> [Selected text]:
This task focuses on tuning the sequence of feedforward actions using PD-ILC to track a trajectory as well as possible. We assume the following scenario: for control purposes, we only have have access to a perturbed set of robot parameters. Specifically, the mass and inertia are increased with respect to the nominal robot model. Therefore, we observe a significant tracking error when using a PD + pure feedforward controller (see Task 2a.3) and simulating the closed-loop system using the nominal robot parameters. The purpose of applying ILC to this problem setting is to iteratively decrease this tracking error by tuning the feed-forward control action. It needs to be stressed that the controller never has access to the nominal dynamical model and thus the perturbed parameters are also used for the linearization of the system.

In [None]:
# Reloads the python files outside of this notebook automatically
%load_ext autoreload
%autoreload 2

from distutils.util import strtobool
from functools import partial
from IPython.display import display, HTML  # For animations in the notebook
from jax.config import config as jax_config

jax_config.update("jax_platform_name", "cpu")  # set default device to 'cpu'
jax_config.update("jax_enable_x64", True)  # double precision
from jax import debug, jacfwd, jit, lax, vmap
import jax.numpy as jnp
from jax.scipy import linalg
import os
from pathlib import Path
from typing import Callable, Dict, Tuple

# define boolean to check if the notebook is run for the purposes of autograding
AUTOGRADING = strtobool(os.environ.get("AUTOGRADING", "false"))

## Implementation of PD-ILC (4p)

We model the trajectory to be discretized into $N$ time-steps, each of duration $\delta t$. In the following we will conform to the super-vector / lifted system notation as introduced during the lectures: $\theta_j(k) \in \mathbb{R}^2$ for example corresponds to the link angles at the $k$th time-step and at the $j$th ILC iteration. $Y_j \in \mathbb{R}^{2 (N-1)}$ describes the system output sequence in super-vector notation.

But first, we need to implement a small utility function. Namely, `blk_diag` should take a stack of block matrices (i.e. a tensor of shape $(m, n, o)$, where $(n, o)$ is the block matrix) and place them along the diagonal of a matrix. This resulting block-diagonal matrix will then have the shape $(m \: n, m \: o)$.

> [Challenges]:
(a) According to the PD-ILC text, which robot parameters are increased with respect to the nominal robot model?
(b) Decide whether each statement agrees with the PD-ILC text, and answer yes or no while quoting the deciding words: (i) the controller has access to the nominal dynamical model; (ii) the perturbed parameters are used for the linearization of the system; (iii) ILC is applied here to tune the feedback gains.
(c) Continue the PD-ILC text, starting after its last sentence.

> [Given information]:
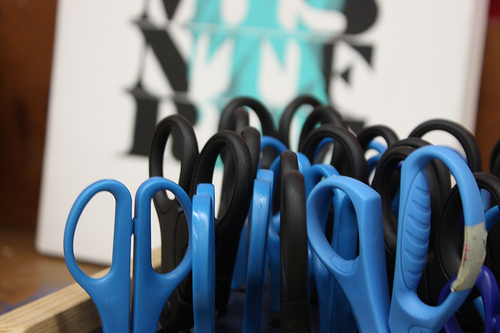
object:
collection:
[60, 174, 197, 333]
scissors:
[273, 149, 313, 332]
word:
[124, 20, 382, 109]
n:
[129, 0, 192, 92]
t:
[202, 29, 292, 104]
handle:
[452, 223, 490, 292]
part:
[190, 209, 214, 265]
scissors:
[305, 146, 487, 332]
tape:
[443, 226, 491, 297]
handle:
[244, 162, 276, 294]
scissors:
[241, 169, 280, 333]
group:
[63, 95, 497, 331]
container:
[3, 248, 164, 332]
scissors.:
[147, 114, 259, 333]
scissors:
[61, 177, 190, 333]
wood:
[3, 281, 86, 333]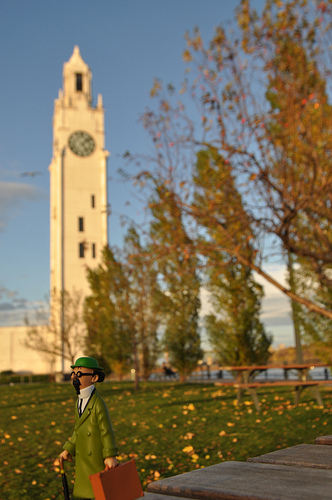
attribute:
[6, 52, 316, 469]
fall — happening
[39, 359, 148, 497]
person — cartoon, toy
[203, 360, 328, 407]
bench — wooden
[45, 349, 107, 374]
hat — green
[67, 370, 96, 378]
glasses — black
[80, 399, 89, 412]
tie — black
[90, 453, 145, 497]
suitcase — brown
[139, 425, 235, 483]
leaves — yellow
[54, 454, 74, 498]
umbrella — black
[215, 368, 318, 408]
table — brown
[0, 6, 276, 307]
sky — clear, white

> [Set of answers]:
(a) The mass and inertia.

(b)
(i) No: "the controller never has access to the nominal dynamical model"
(ii) Yes: "the perturbed parameters are also used for the linearization of the system"
(iii) No: "iteratively decrease this tracking error by tuning the feed-forward control action"

(c)
This exercise is a good opportunity to get familiar with the [`jax.lax.fori_loop`](https://jax.readthedocs.io/en/latest/_autosummary/jax.lax.fori_loop.html) and [`jax.lax.dynamic_update_slice`](https://jax.readthedocs.io/en/latest/_autosummary/jax.lax.dynamic_update_slice.html), which allow for jittable `for` loops and array _slicing_ respectively. This will make your function run significantly faster compared to naive, purely Pythonic implementation, which will come in handy later for Q-ILC.

In [None]:
@jit
def blk_diag(a: jnp.ndarray) -> jnp.ndarray:
    """
    Create a block diagonal matrix from a tensor of blocks
    Args:
        a: matrices to be block diagonalized of shape (m, n, o)

    Returns:
        b: block diagonal matrix of shape (m * n, m * o)

    """

    def assign_block_diagonal(i, _b):
        """
        Save the ith block  into the block-diagonal matrix `_b`
        Args:
            i: Index of block which we save into the block-diagonal matrix.
            _b: Block diagonal matrix. Should still have zeros at the ith block.
        Returns
        """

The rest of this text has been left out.